(Task statement):
Rewrite the lines of the items from the line containing "phylum: Bryophyta" through the line containing "scientific name: Ulota crispa", inclusive, as a numbered list, omitting any blank lines.
── Provided records ──
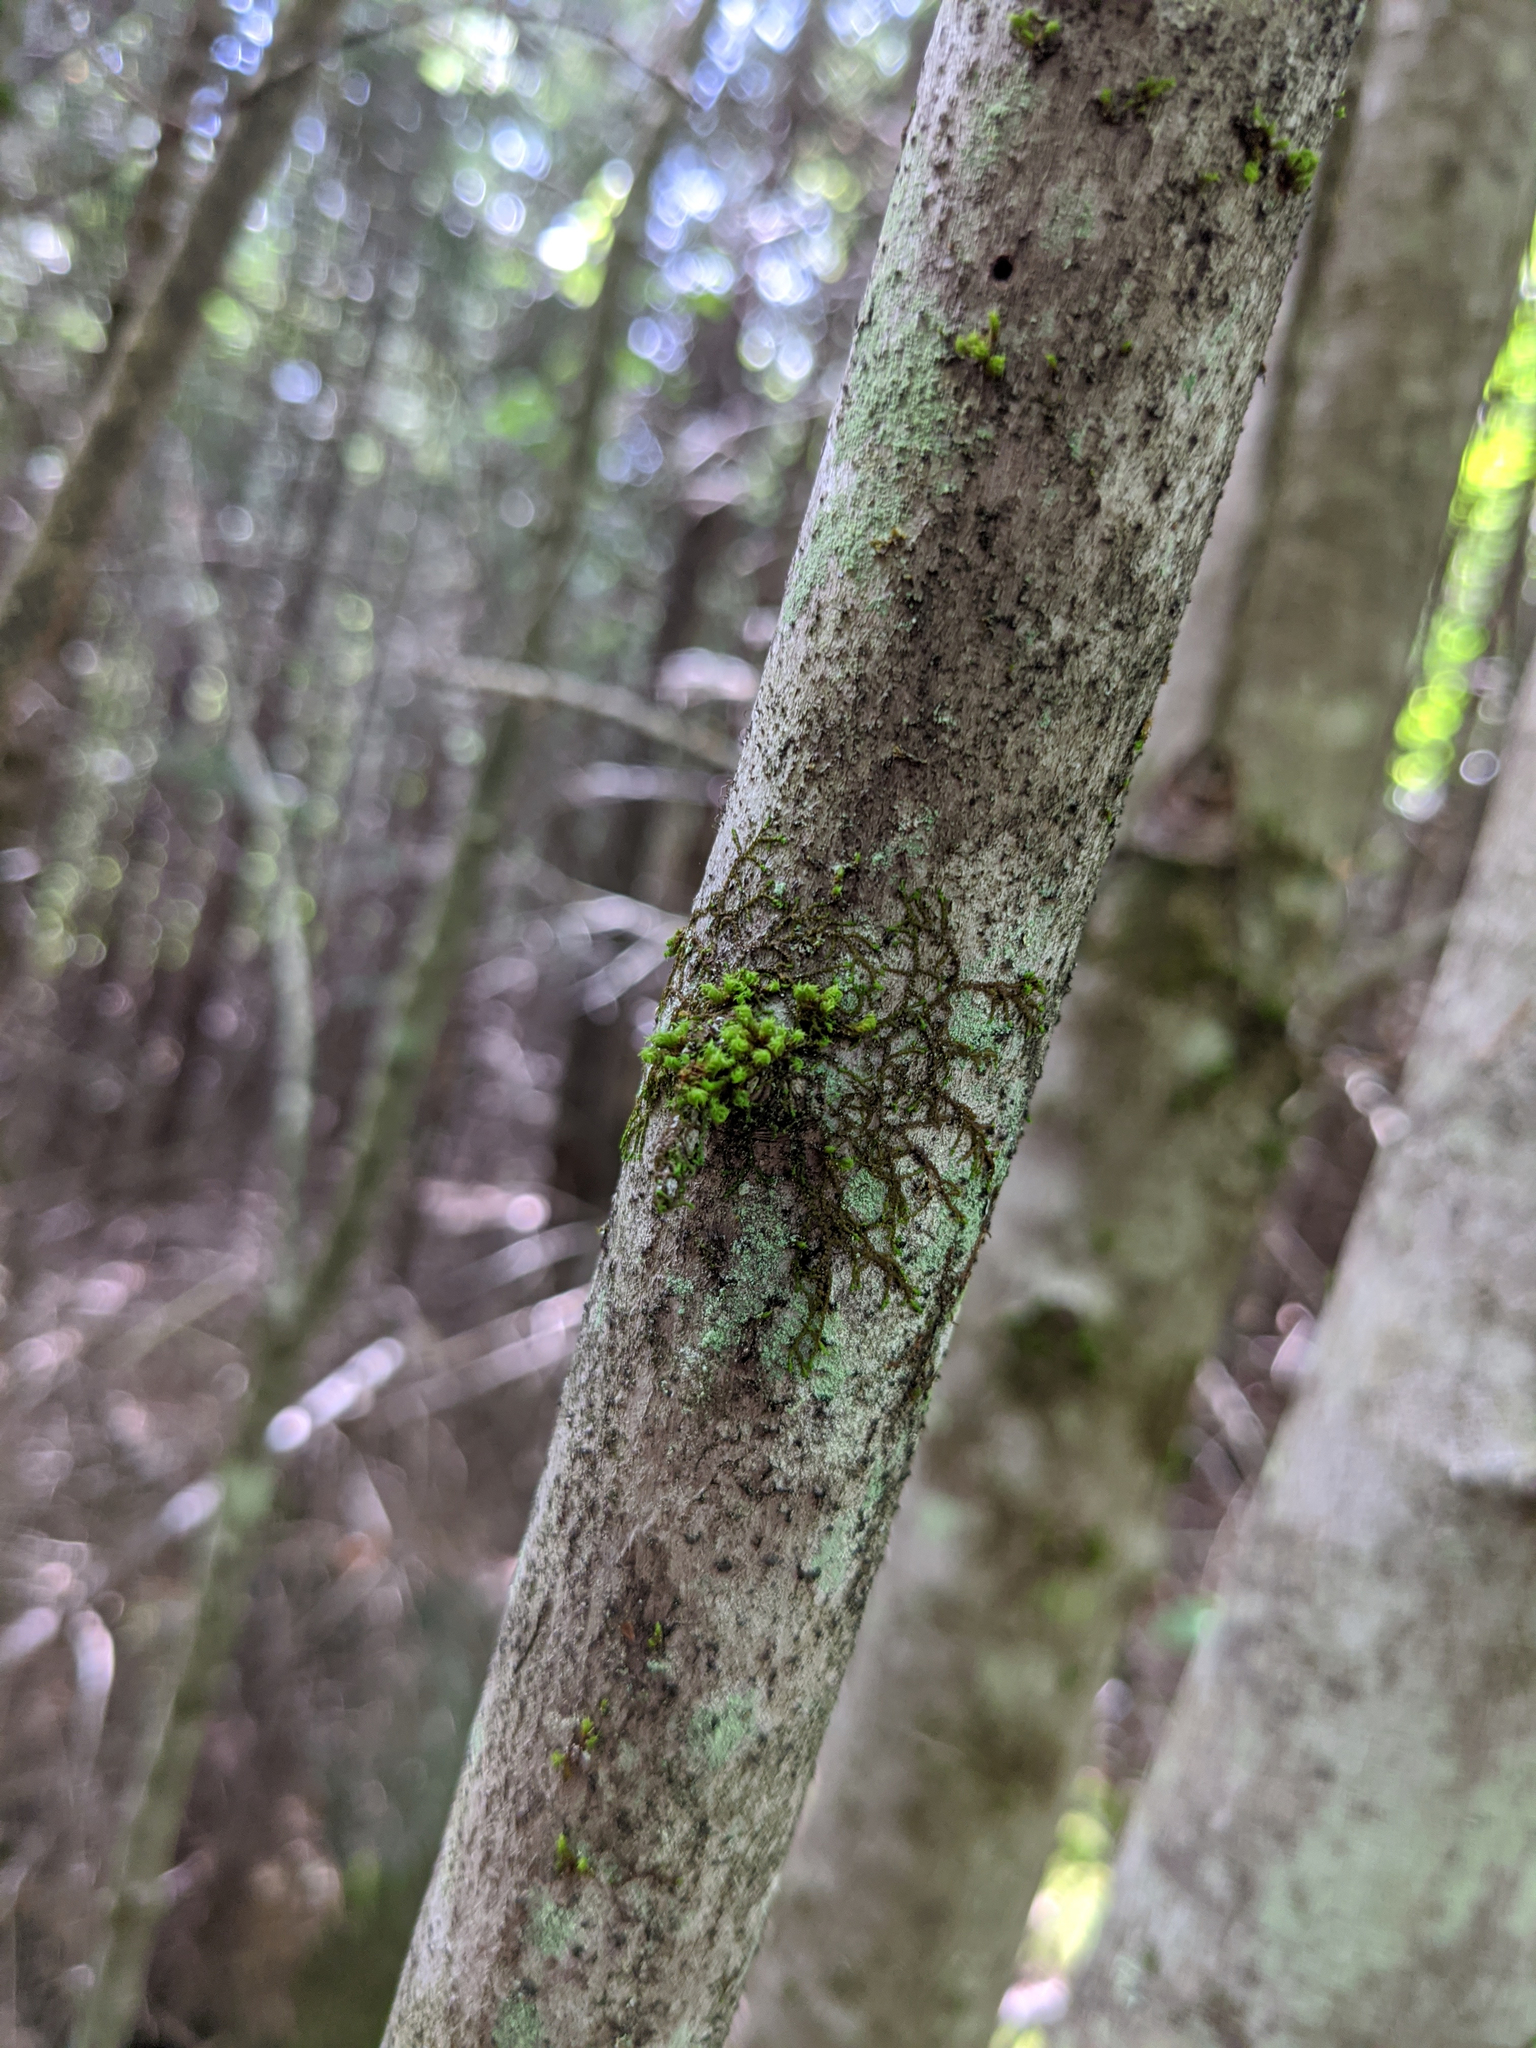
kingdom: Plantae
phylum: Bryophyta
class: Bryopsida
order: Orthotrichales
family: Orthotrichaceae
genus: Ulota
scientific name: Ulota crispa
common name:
───
── Provided records ──
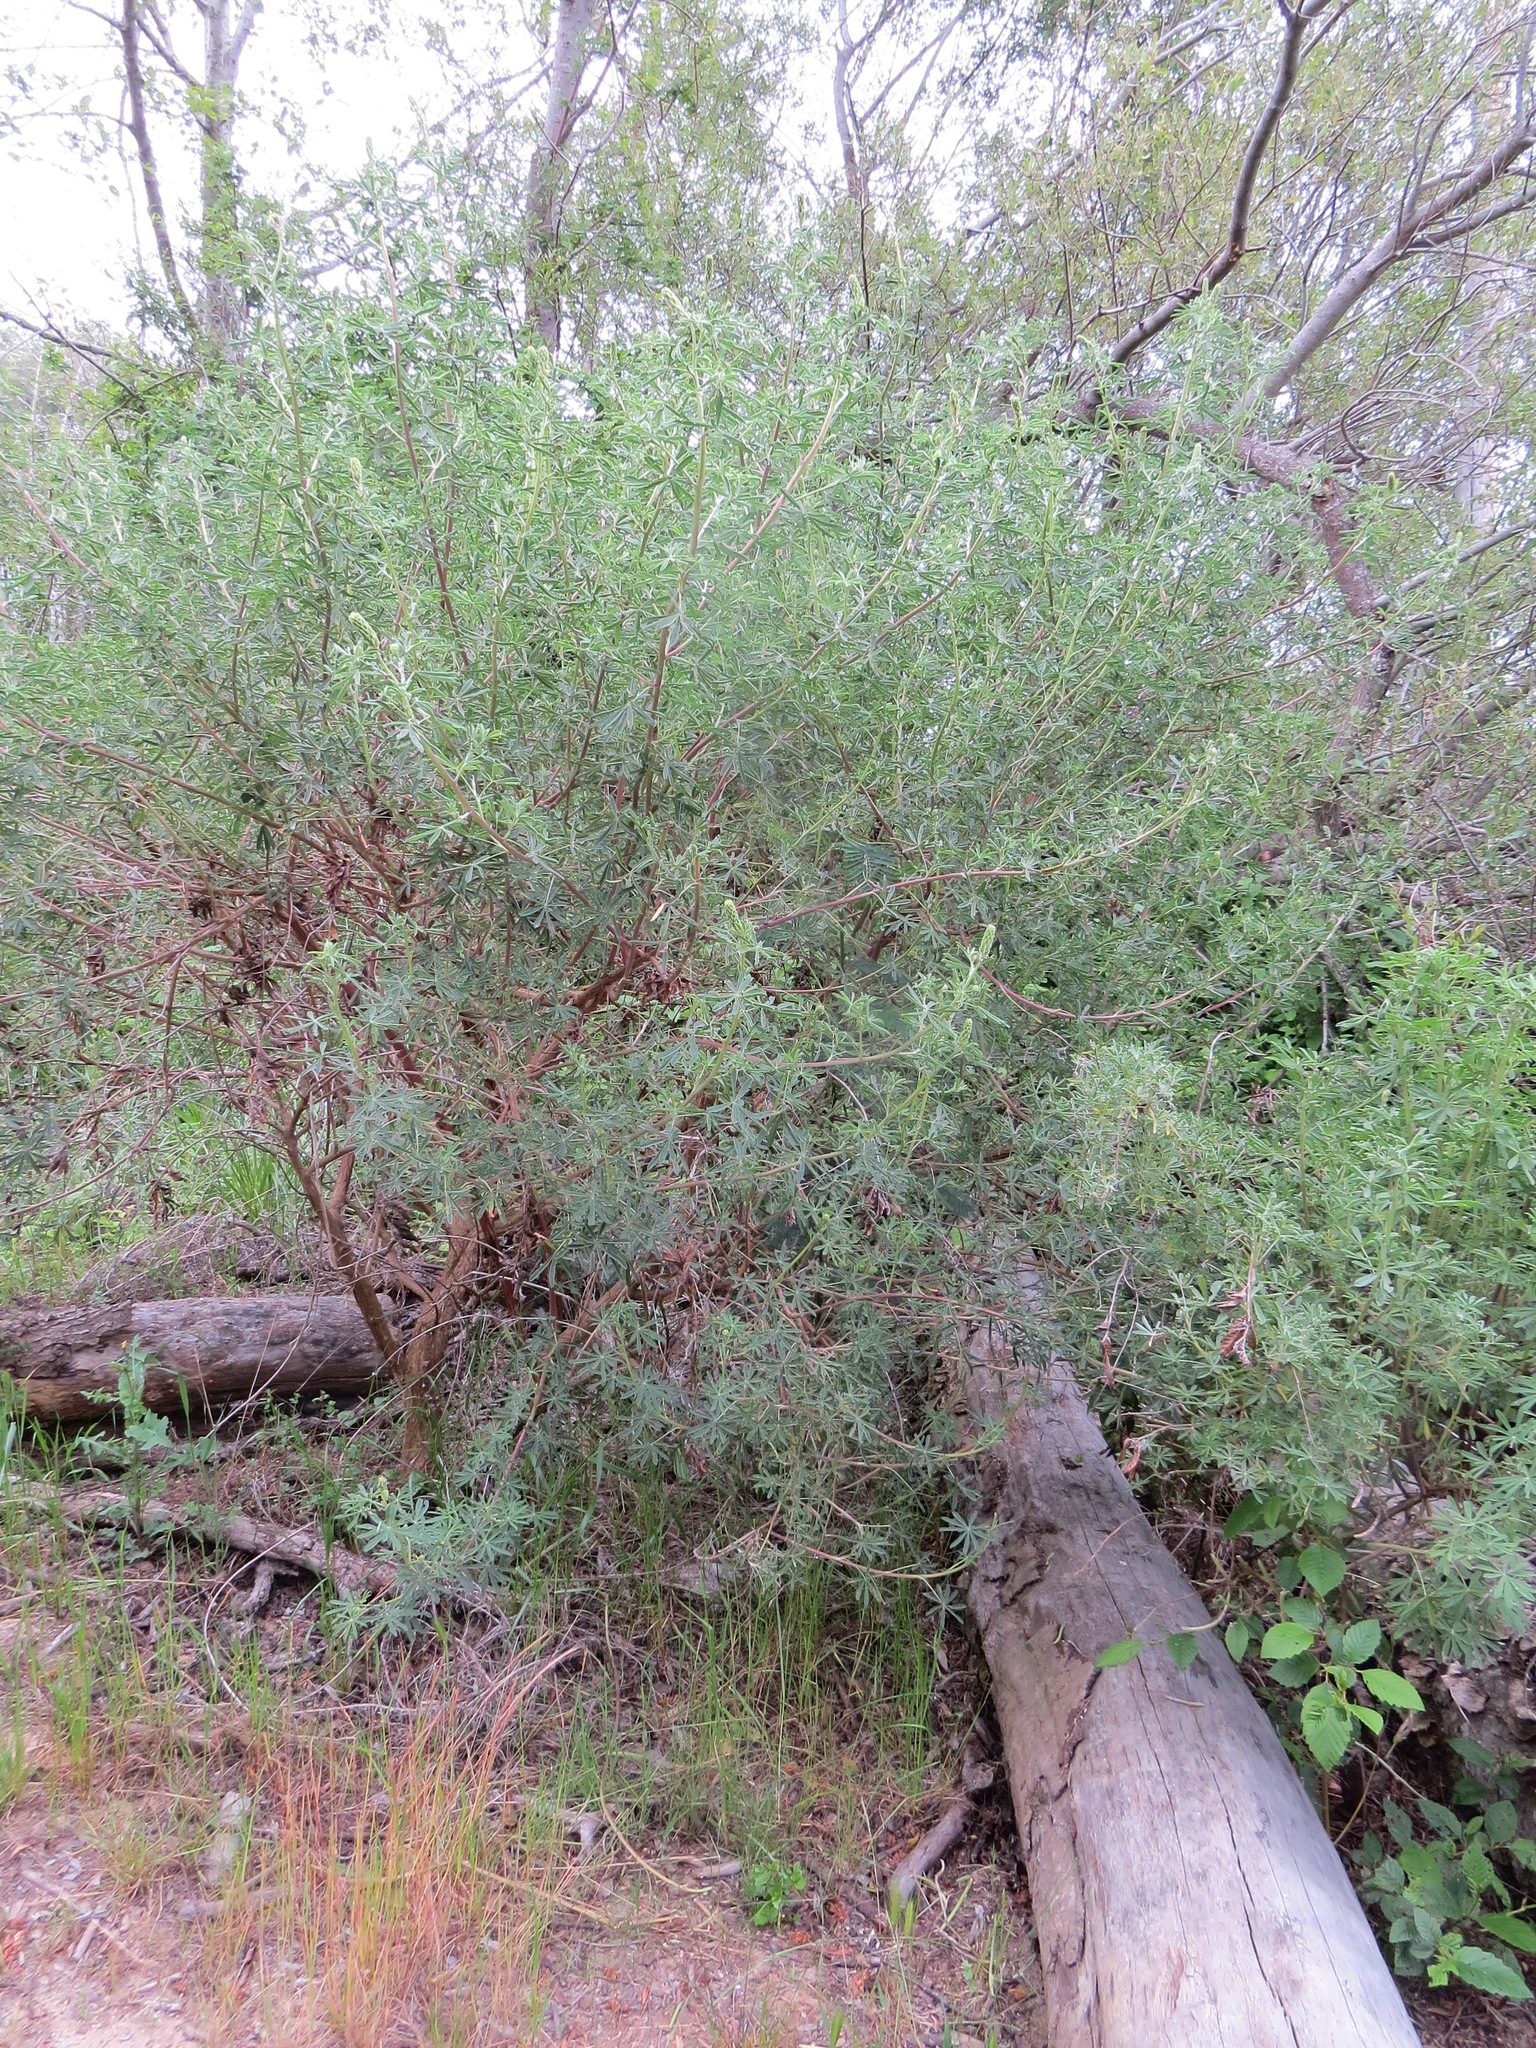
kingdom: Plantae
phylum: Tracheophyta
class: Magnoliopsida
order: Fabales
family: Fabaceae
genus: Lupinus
───
── Provided records ──
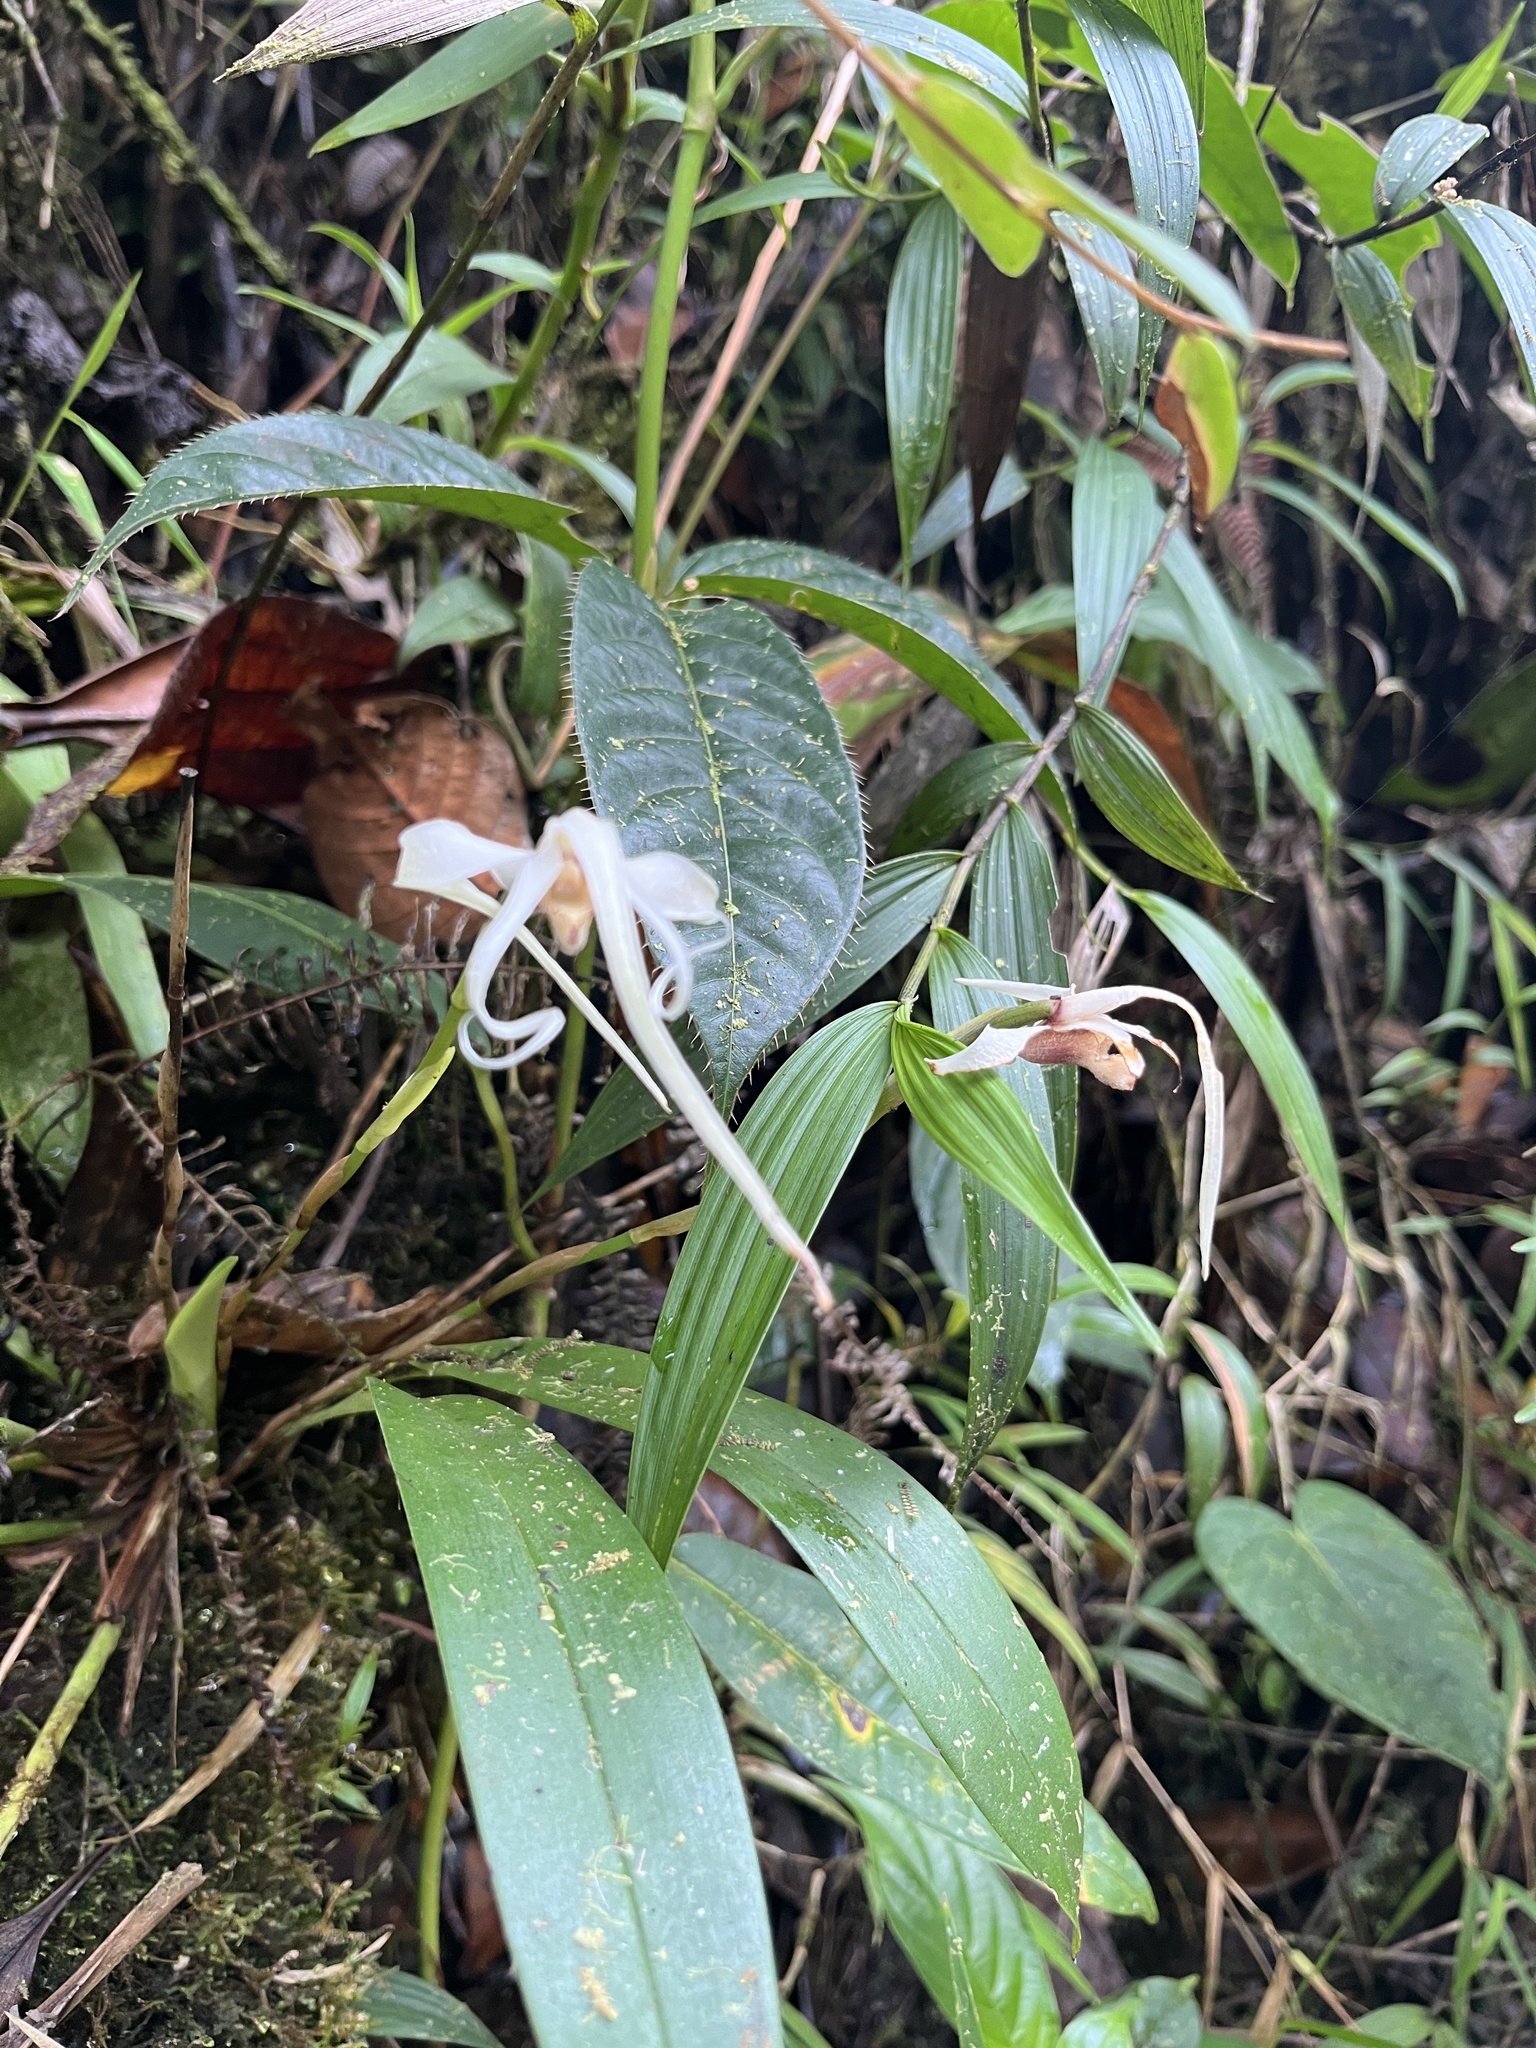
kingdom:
───
(Complete output):
1. phylum: Bryophyta
2. class: Bryopsida
3. order: Orthotrichales
4. family: Orthotrichaceae
5. genus: Ulota
6. scientific name: Ulota crispa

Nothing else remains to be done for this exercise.